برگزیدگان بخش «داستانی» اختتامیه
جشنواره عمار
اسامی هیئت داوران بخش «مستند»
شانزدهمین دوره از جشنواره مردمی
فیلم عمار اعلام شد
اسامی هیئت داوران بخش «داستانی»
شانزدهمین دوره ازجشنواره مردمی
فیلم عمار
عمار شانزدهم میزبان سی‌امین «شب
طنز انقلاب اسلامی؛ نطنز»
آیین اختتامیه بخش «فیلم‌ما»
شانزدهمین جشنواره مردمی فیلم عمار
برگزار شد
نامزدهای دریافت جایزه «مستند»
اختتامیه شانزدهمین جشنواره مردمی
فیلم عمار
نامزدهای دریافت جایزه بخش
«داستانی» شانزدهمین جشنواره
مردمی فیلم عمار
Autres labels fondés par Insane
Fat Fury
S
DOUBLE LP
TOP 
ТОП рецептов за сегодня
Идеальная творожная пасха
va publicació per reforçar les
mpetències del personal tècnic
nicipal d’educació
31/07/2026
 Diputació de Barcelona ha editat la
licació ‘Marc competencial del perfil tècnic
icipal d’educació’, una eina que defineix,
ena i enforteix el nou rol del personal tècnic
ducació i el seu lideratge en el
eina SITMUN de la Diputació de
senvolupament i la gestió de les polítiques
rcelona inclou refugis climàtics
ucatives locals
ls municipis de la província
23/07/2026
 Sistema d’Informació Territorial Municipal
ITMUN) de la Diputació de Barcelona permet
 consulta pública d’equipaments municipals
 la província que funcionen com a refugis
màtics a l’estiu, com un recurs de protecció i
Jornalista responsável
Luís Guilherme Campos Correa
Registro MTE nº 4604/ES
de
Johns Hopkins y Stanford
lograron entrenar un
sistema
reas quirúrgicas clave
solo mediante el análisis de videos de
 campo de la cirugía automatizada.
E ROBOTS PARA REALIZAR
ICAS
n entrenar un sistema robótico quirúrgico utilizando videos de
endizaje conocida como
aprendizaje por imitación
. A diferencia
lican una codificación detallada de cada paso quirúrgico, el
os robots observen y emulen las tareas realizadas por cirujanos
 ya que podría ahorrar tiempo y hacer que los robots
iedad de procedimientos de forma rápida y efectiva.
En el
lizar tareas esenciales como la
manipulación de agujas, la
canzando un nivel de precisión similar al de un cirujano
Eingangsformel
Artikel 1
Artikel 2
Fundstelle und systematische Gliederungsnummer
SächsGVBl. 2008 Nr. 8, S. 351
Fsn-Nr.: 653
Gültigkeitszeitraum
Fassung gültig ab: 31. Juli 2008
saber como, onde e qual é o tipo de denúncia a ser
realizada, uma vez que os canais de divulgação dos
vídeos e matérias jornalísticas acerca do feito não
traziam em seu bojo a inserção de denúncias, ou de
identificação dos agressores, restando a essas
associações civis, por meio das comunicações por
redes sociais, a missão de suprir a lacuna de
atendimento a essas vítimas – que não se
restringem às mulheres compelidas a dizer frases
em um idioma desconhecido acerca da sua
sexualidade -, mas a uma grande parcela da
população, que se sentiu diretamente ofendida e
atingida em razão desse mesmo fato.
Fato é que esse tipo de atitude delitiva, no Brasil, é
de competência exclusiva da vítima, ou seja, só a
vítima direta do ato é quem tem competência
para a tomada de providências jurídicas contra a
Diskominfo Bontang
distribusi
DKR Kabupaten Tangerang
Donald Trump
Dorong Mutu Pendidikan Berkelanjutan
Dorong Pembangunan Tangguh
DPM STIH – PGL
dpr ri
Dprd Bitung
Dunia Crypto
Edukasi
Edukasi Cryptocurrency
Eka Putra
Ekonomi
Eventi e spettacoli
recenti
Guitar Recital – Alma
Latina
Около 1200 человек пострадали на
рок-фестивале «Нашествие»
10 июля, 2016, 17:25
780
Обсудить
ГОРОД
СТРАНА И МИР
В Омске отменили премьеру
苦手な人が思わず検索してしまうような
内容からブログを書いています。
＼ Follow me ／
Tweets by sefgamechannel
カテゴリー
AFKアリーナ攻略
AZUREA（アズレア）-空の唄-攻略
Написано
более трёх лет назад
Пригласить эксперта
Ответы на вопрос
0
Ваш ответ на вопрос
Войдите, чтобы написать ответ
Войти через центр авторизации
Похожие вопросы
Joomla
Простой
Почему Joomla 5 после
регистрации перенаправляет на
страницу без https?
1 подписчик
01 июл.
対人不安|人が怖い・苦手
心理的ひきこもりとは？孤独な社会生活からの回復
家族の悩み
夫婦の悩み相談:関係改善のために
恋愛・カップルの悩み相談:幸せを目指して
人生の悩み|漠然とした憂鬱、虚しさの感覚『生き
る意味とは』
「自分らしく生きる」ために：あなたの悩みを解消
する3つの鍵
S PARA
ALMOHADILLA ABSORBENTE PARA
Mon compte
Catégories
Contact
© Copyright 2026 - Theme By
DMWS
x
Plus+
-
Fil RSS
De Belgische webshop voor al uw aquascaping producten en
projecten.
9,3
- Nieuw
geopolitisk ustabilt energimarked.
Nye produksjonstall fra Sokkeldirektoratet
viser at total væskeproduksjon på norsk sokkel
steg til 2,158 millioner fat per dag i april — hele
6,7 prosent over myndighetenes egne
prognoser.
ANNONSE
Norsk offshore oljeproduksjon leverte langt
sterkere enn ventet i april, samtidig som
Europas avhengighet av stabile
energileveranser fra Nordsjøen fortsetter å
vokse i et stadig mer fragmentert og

= = =

> Exercise:
Look above for the line holding "ALMOHADILLA ABSORBENTE PARA" and the line holding "viser at total". Retype both, and every line between them, word for word and nothing else.

> Solution:
ALMOHADILLA ABSORBENTE PARA
Mon compte
Catégories
Contact
© Copyright 2026 - Theme By
DMWS
x
Plus+
-
Fil RSS
De Belgische webshop voor al uw aquascaping producten en
projecten.
9,3
- Nieuw
geopolitisk ustabilt energimarked.
Nye produksjonstall fra Sokkeldirektoratet
viser at total væskeproduksjon på norsk sokkel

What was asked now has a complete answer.